I ended up deleting pairs from the intro and credits, since they were identical each episode.
Thank god for upscale.wiki, which gives some basic advice. They suggest victorca25’s traiNNer to perform the training with. It’s got everything needed, except for a base pretrained model to start from, which you can find in this rando Google drive.
To train our new model, we’re gonna use the train_sr.yml config and place ours in the correct folder.
cp traiNNer/codes/options/sr/train_sr.yml
traiNNer/codes/options/train/2xFuturama.yml
I used most of the defaults, with the following edits:
name: 2xFuturama
...
scale: 2
...
datasets:
train:
dataroot_HR: [
'/media/HDD/hr'
] # high resolution / ground truth images
dataroot_LR: [
'/media/HDD/lr'
] # low resolution images
n_workers: 6
batch_size: 8
crop_size: 192
...
val:
name: val_set14_part
mode: aligned
dataroot_B: '/media/HDD/val/hr'
dataroot_A: '/media/HDD/val/lr'
I chucked all images ending in *050.png
into the validation folders. These won’t be used for training, instead every 5,000 iterations the scaling model will run on them and output saved, so you and traNNer can see the model improving/performing as the training runs. This probably improves training results? I can follow the python code but once we tell pytorch to do something I have no idea what’s going on in there.
I upped the crop_size
from 128 to 192, since the ESRGAN paper noted improvements from doing so. n_workers
is the number of cores for my CPU, and batch_size
is how many samples are run at the same time. upscale.wiki claims improvements with higher batch_size
, so I went up to 8 that my 12GB VRAM could handle. You’ll immediately face the dreaded CUDA out of memory
error if you ask too much of your GPU.
There’s probably an ideal balance between the sample resolution vs number per batch, but who knows until you try.
Now we can kick off the trainer, specifying the config and making sure to be in the traiNNer/codes/ folder:
cd traiNNer/codes/
python3 train.py -opt 2xFuturama.yml
How’d it go?⌗
For new frames from the same DVDs, it works really well.
It even worked well quickly, here’s the same upscale at 5,000 iterations (~half an hour) vs 80,000 (~8 hours)
The biggest difference between iteration numbers is the colours. It seems the slight difference in saturation/colour space between the DVD and Bluray copies left it switching colours around. Maybe I should have adjusted them to match better in the training data?
But what about when we use the model on frames from the original SD series?

####

### Exercise requirements
Go on with the excerpt about training the Futurama upscaling model, starting right after its final sentence. The data that comes after this point is separate material and is not part of the excerpt about training an upscaling model.

### Data shown
####

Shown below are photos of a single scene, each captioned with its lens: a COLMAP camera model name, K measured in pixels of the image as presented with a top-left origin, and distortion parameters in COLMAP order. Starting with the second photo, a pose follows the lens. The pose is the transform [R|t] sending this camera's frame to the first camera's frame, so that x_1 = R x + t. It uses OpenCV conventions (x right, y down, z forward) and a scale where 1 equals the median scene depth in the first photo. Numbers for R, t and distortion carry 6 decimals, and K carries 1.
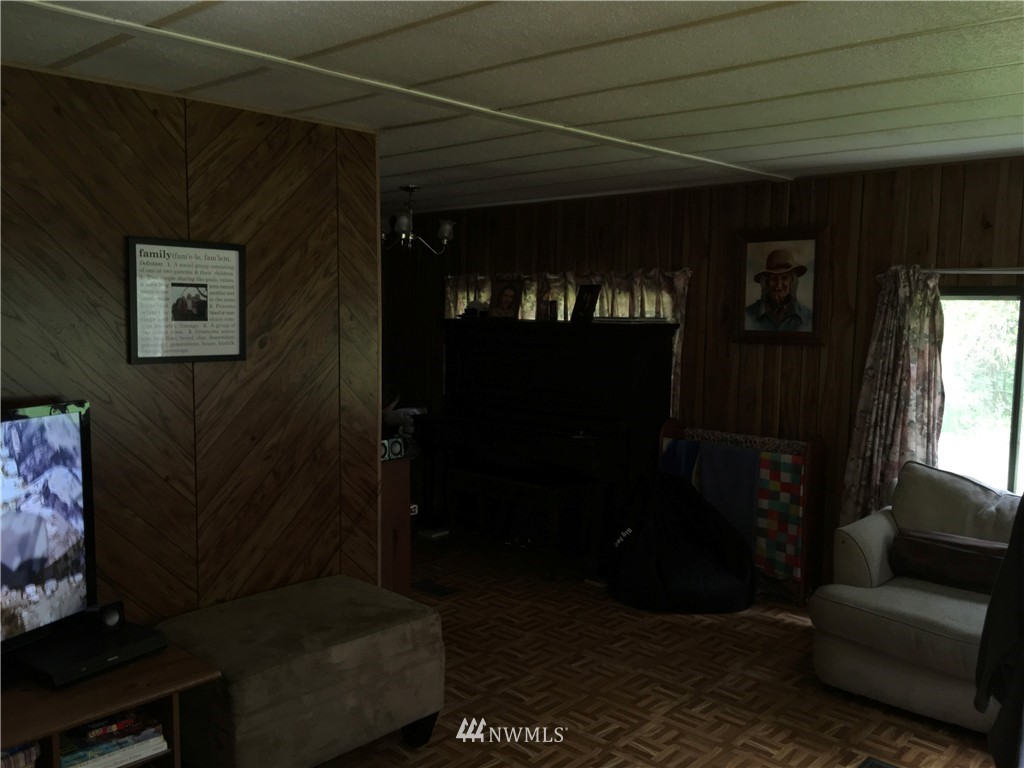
lens RADIAL K [[876.2, 0, 512.8], [0, 876.2, 387.5], [0, 0, 1]] dist [0.058974, -0.046535]
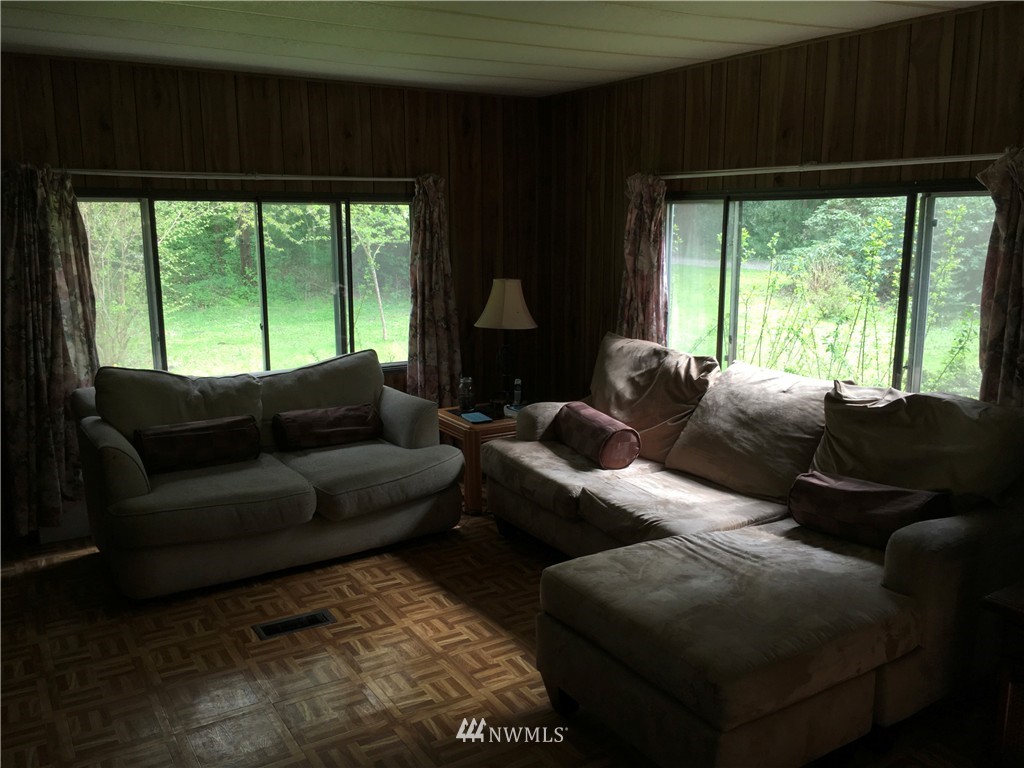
lens RADIAL K [[876.2, 0, 512.8], [0, 876.2, 382.5], [0, 0, 1]] dist [0.058974, -0.046535]
pose [[0.290869, -0.197056, 0.936250, -0.330890], [0.105006, 0.979224, 0.173479, -0.022498], [-0.950983, 0.047852, 0.305518, 0.251982]]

####

### Result
😞 Pretty disappointing. Zoomed in and cropped to see the details. The lines end up poorly defined.
Just for fun, here’s the model run on a real life photograph by David Selbert.
It looks worse, but doesn’t completely mess up the image.
How to make it better?⌗
It seems the original run is drawn differently than the later seasons. Between being made for standard definition, along with different artists and techniques, the newer seasons are overal cleaner with finer linework. Likely I’m falling into the classic deep learning rookie mistake of overfitting, with the model working great with the training data but not applying well to different input.
I’ve got a few options.
- Keep training the model for more iterations. Most models go into the 100,000s of iterations.
- Use frames from the original runs in the training data. The intro and some flashback scenes could have similar frames. The number of images would be limited, but I’ve seen results with as few as 4 images.1
- At least include some original run frames in the validation dataset.
- If using just intro and flashback shots, the new Hulu 4k episodes could be used to train a 4x scaling model…
- The ESRGAN models and tools I’ve been using are now considered the ‘old’ way, newer tools and models may work better.
- Just use a pretrained model. All of the models I’ve tried give terrible results, nothing like the disney or fan made versions. That would be less fun though.
Vote on your choice with a small prayer to the AI gods and I’ll get back with the results.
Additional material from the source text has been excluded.